[EXERCISE BRIEF] Give back each record precisely, pictures excluded.

[THE RECORDS]

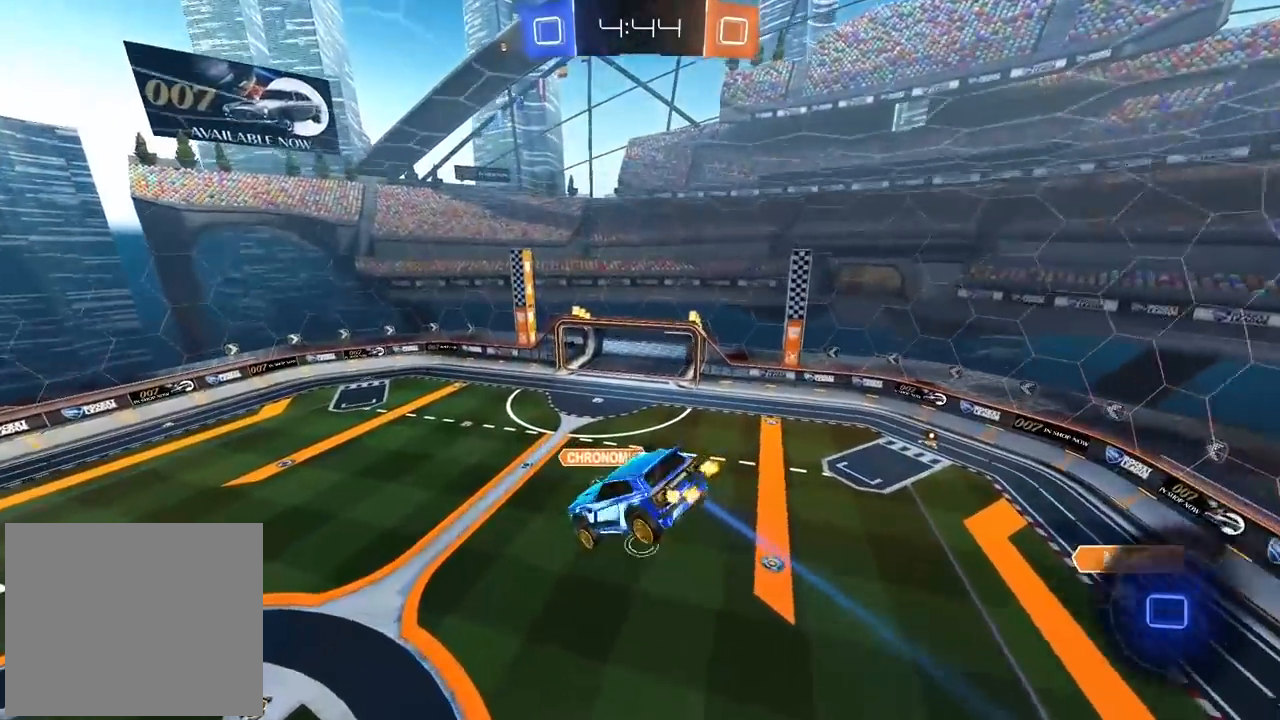
{"buttons": ["R2"], "left_stick": "center", "right_stick": "center", "events": []}
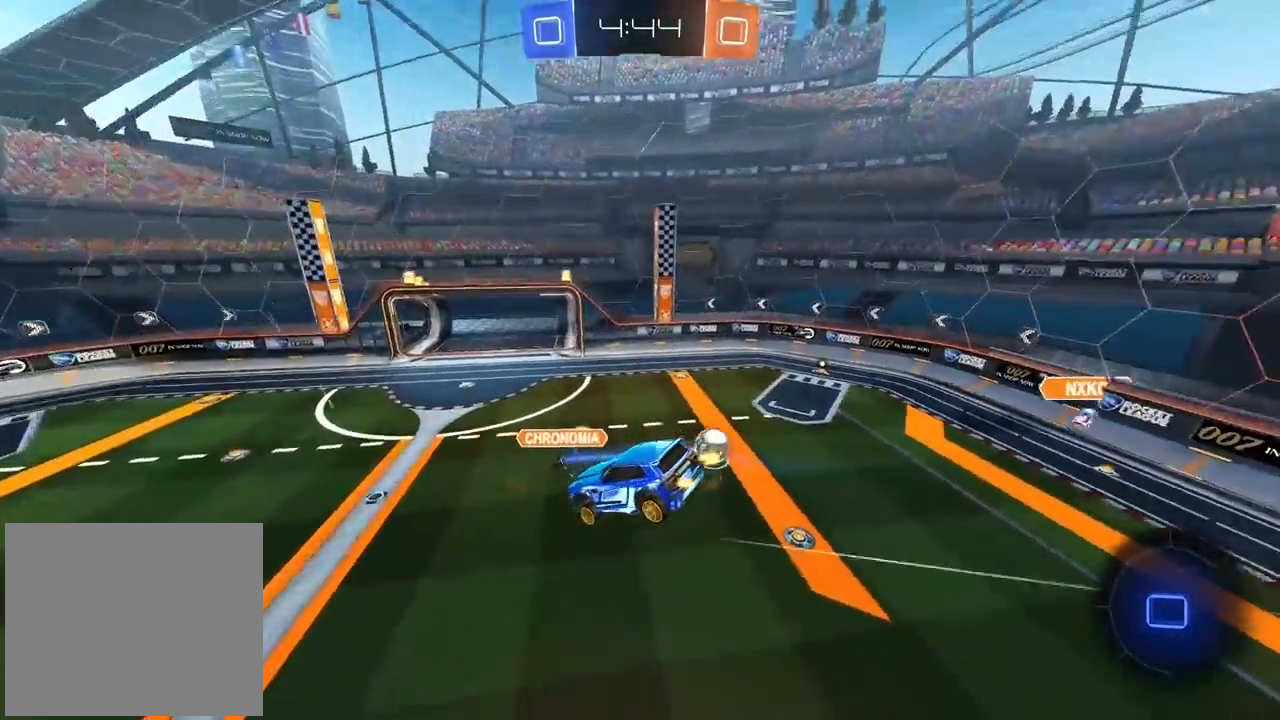
{"buttons": ["R2"], "left_stick": "left", "right_stick": "center", "events": [[417, "left_stick", "left"]]}
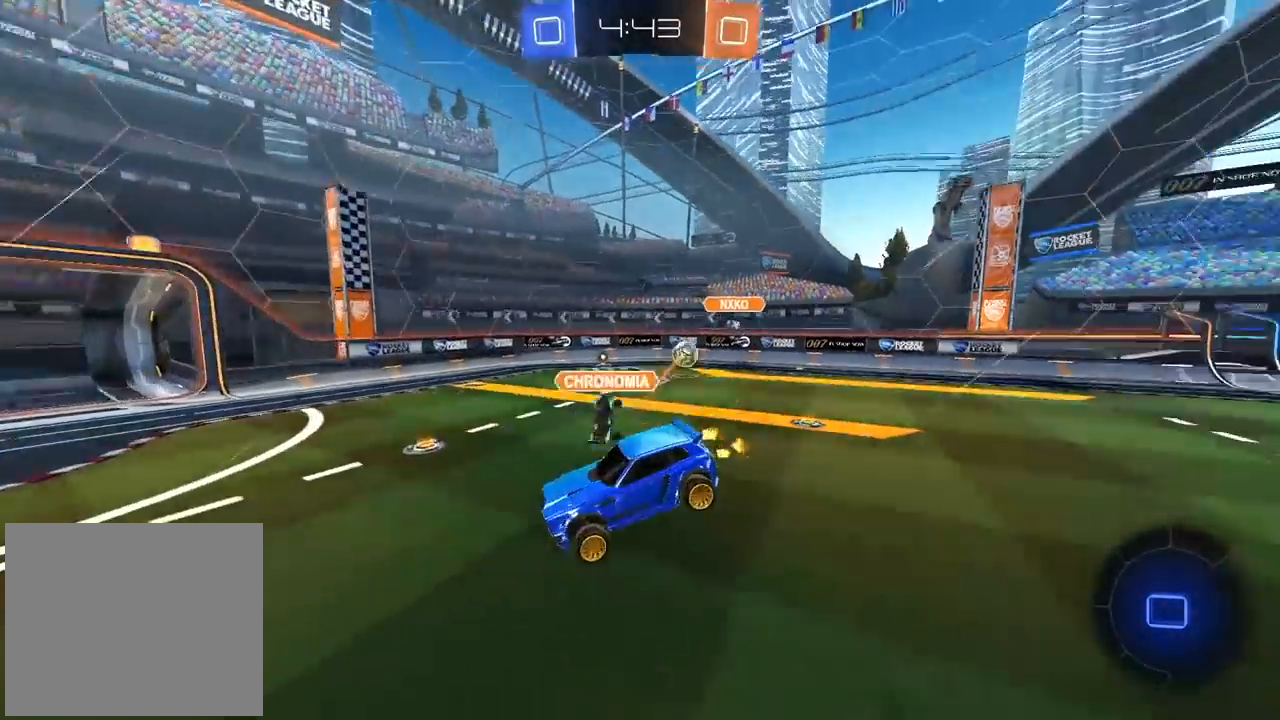
{"buttons": ["R2"], "left_stick": "left", "right_stick": "center", "events": []}
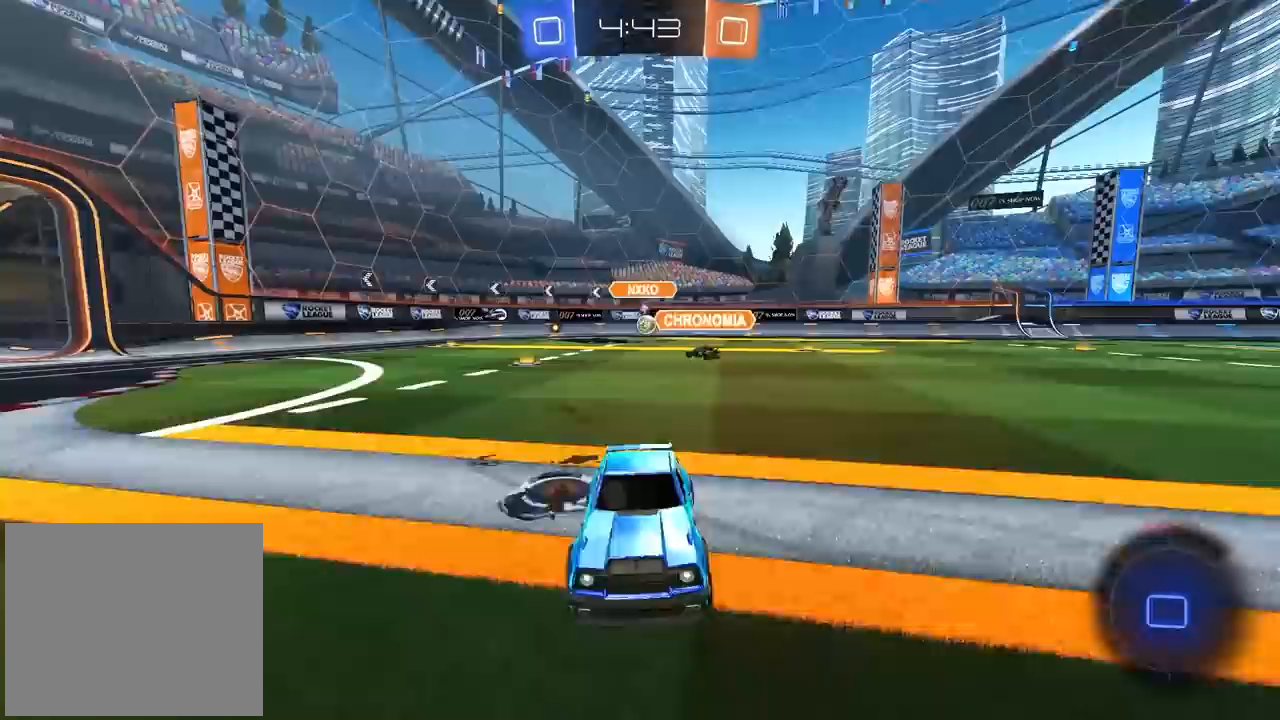
{"buttons": ["CROSS", "R2"], "left_stick": "up", "right_stick": "center", "events": [[450, "left_stick", "up"], [467, "CROSS", "down"]]}
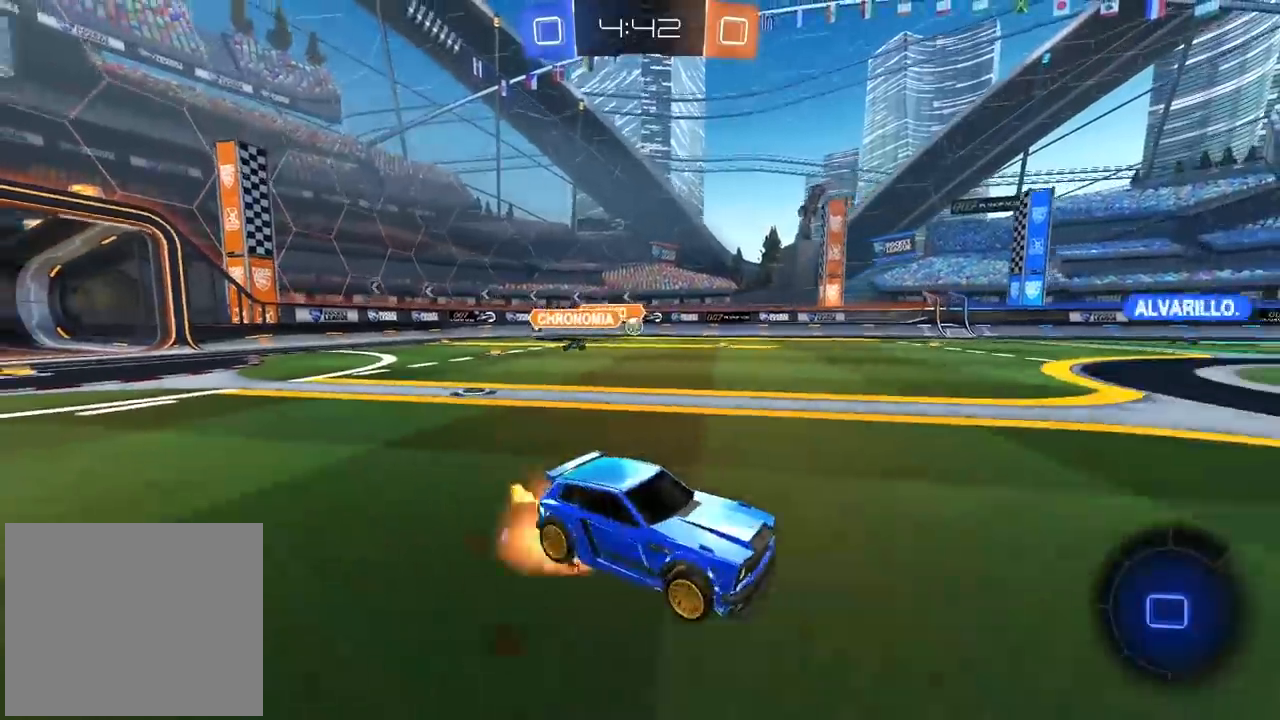
{"buttons": ["R2"], "left_stick": "center", "right_stick": "center", "events": [[33, "CROSS", "up"], [83, "CROSS", "down"], [200, "CROSS", "up"], [267, "left_stick", "center"]]}
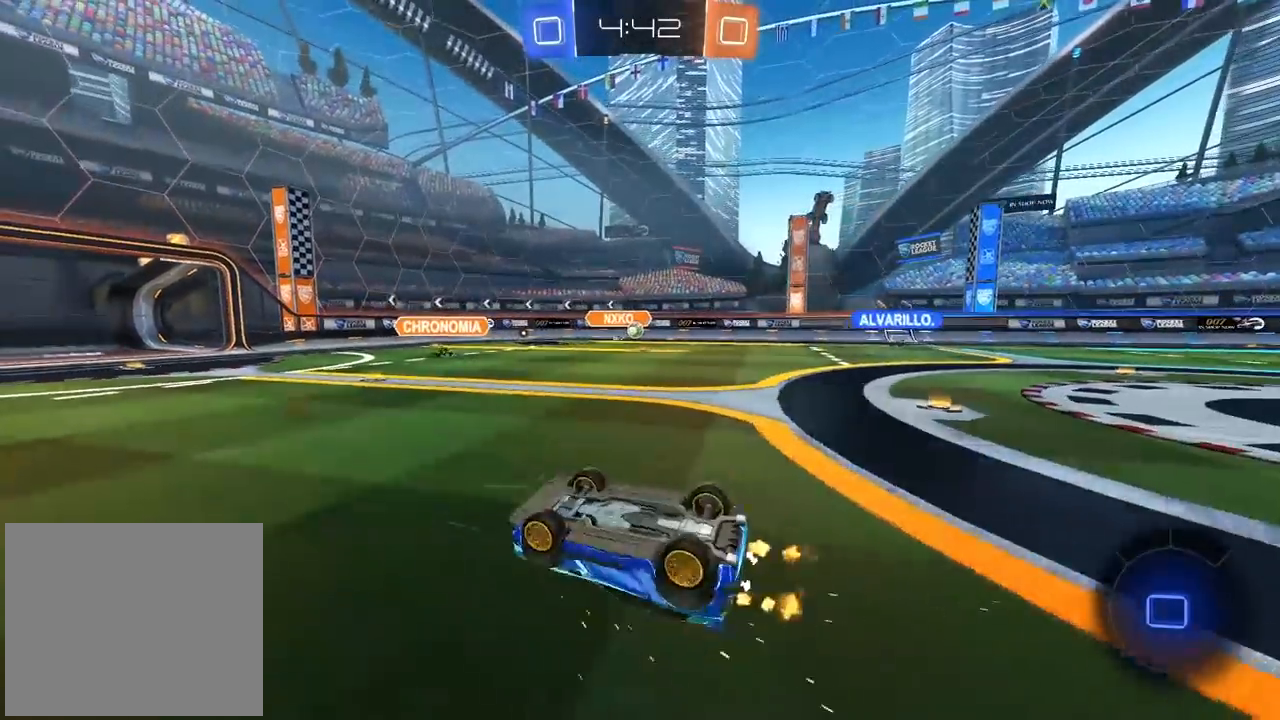
{"buttons": ["R2"], "left_stick": "center", "right_stick": "center", "events": []}
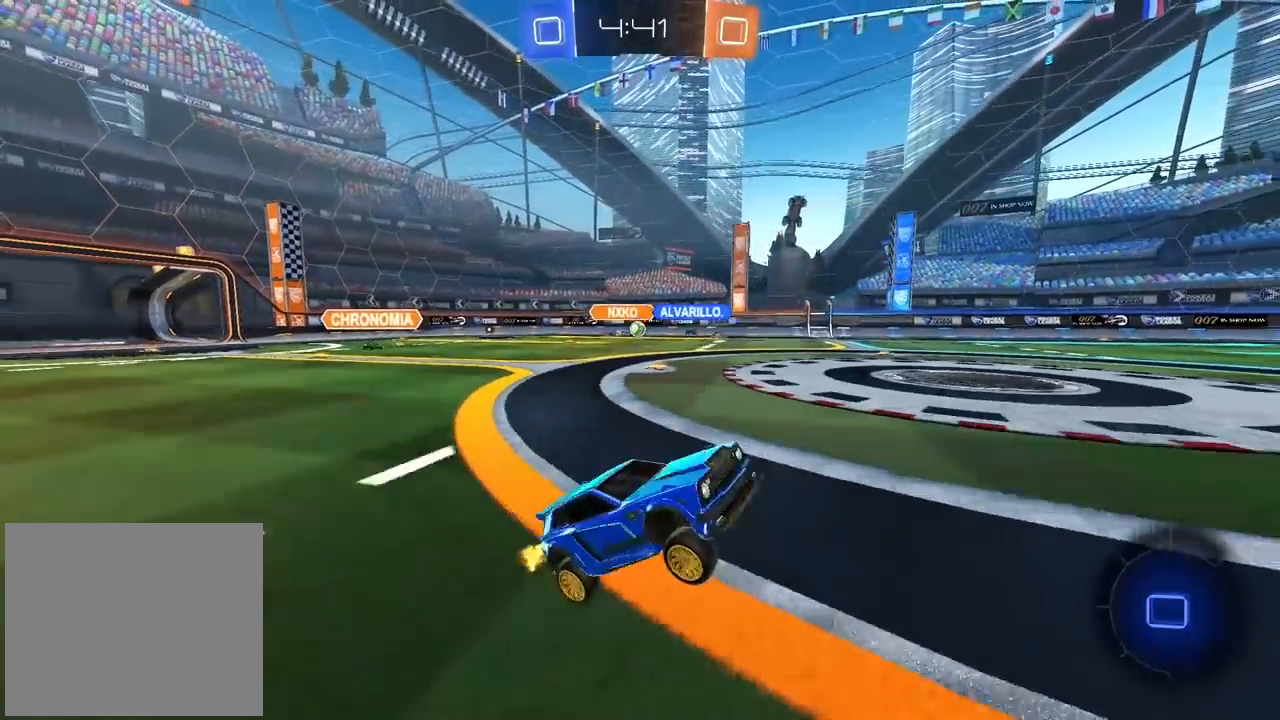
{"buttons": ["R2"], "left_stick": "center", "right_stick": "center", "events": [[150, "left_stick", "left"], [500, "left_stick", "center"]]}
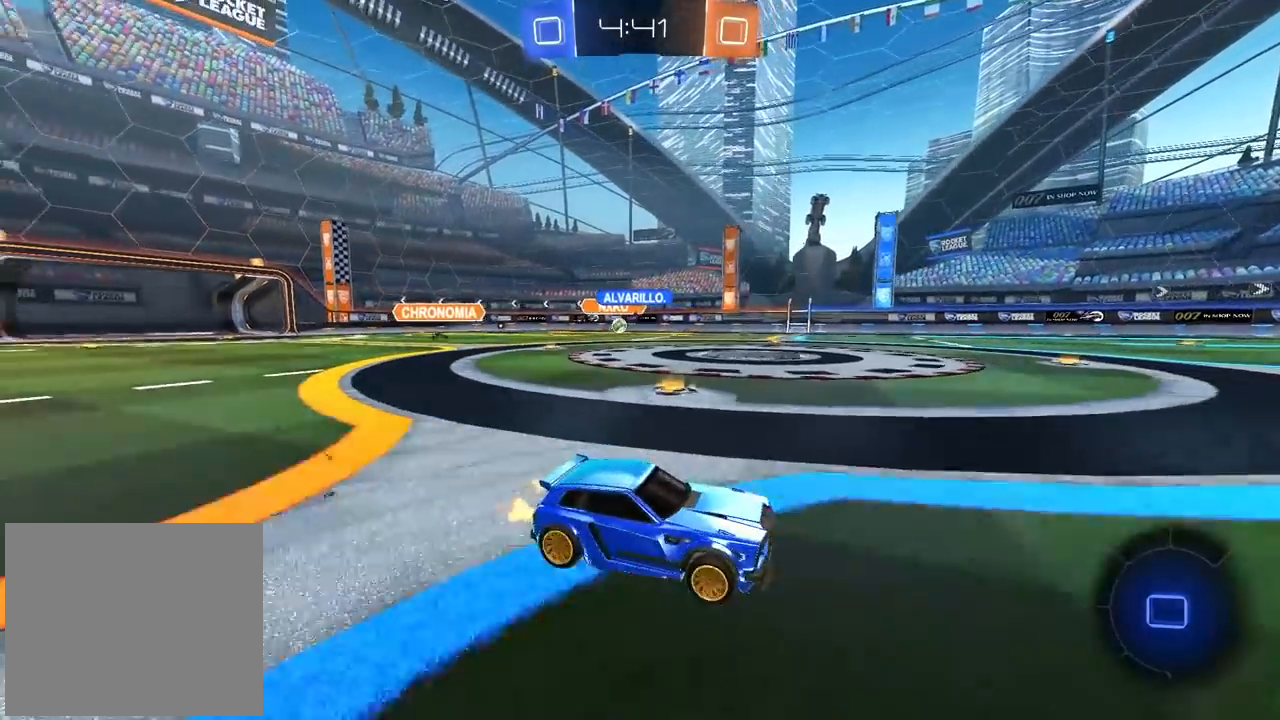
{"buttons": ["TRIANGLE", "R2"], "left_stick": "right", "right_stick": "center", "events": [[433, "left_stick", "right"], [467, "TRIANGLE", "down"]]}
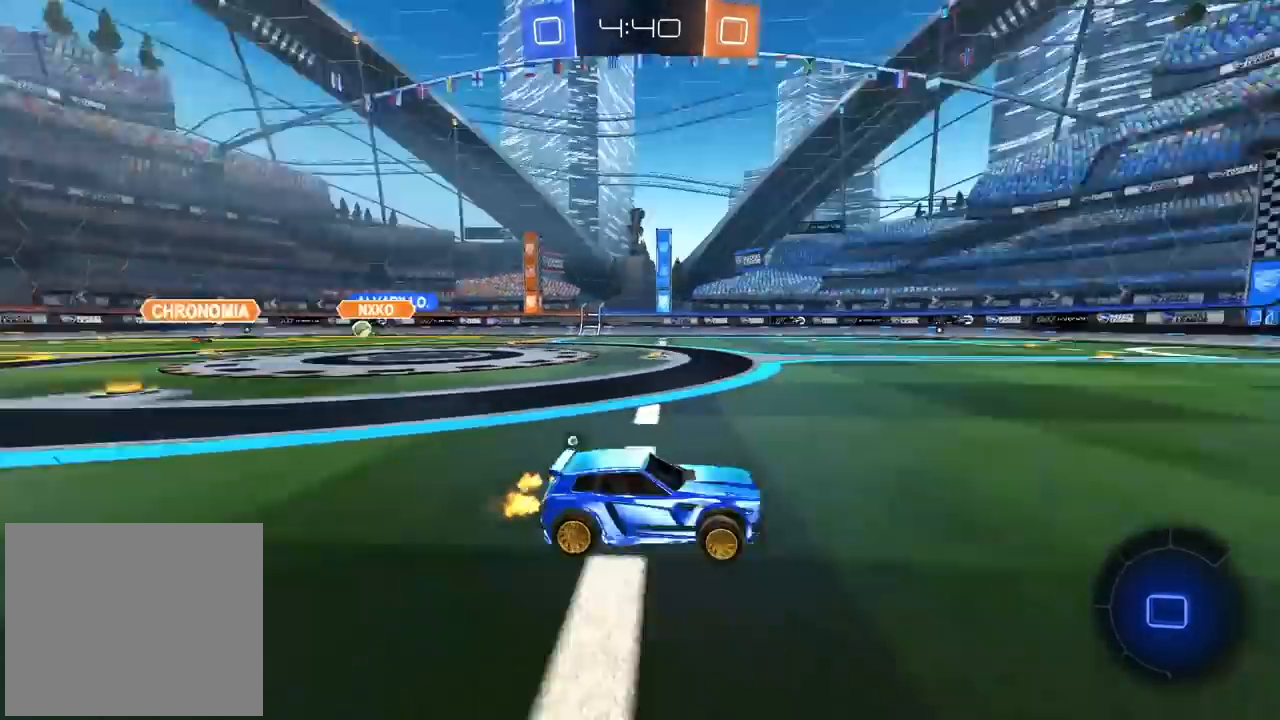
{"buttons": ["R2"], "left_stick": "center", "right_stick": "center", "events": [[50, "TRIANGLE", "up"], [50, "left_stick", "center"], [100, "left_stick", "right"], [250, "left_stick", "center"], [350, "left_stick", "right"], [400, "left_stick", "center"]]}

[SOLUTION TO THE PROBLEM]
{"buttons": ["R2"], "left_stick": "center", "right_stick": "center", "events": []}
{"buttons": ["R2"], "left_stick": "left", "right_stick": "center", "events": [[417, "left_stick", "left"]]}
{"buttons": ["R2"], "left_stick": "left", "right_stick": "center", "events": []}
{"buttons": ["CROSS", "R2"], "left_stick": "up", "right_stick": "center", "events": [[450, "left_stick", "up"], [467, "CROSS", "down"]]}
{"buttons": ["R2"], "left_stick": "center", "right_stick": "center", "events": [[33, "CROSS", "up"], [83, "CROSS", "down"], [200, "CROSS", "up"], [267, "left_stick", "center"]]}
{"buttons": ["R2"], "left_stick": "center", "right_stick": "center", "events": []}
{"buttons": ["R2"], "left_stick": "center", "right_stick": "center", "events": [[150, "left_stick", "left"], [500, "left_stick", "center"]]}
{"buttons": ["TRIANGLE", "R2"], "left_stick": "right", "right_stick": "center", "events": [[433, "left_stick", "right"], [467, "TRIANGLE", "down"]]}
{"buttons": ["R2"], "left_stick": "center", "right_stick": "center", "events": [[50, "TRIANGLE", "up"], [50, "left_stick", "center"], [100, "left_stick", "right"], [250, "left_stick", "center"], [350, "left_stick", "right"], [400, "left_stick", "center"]]}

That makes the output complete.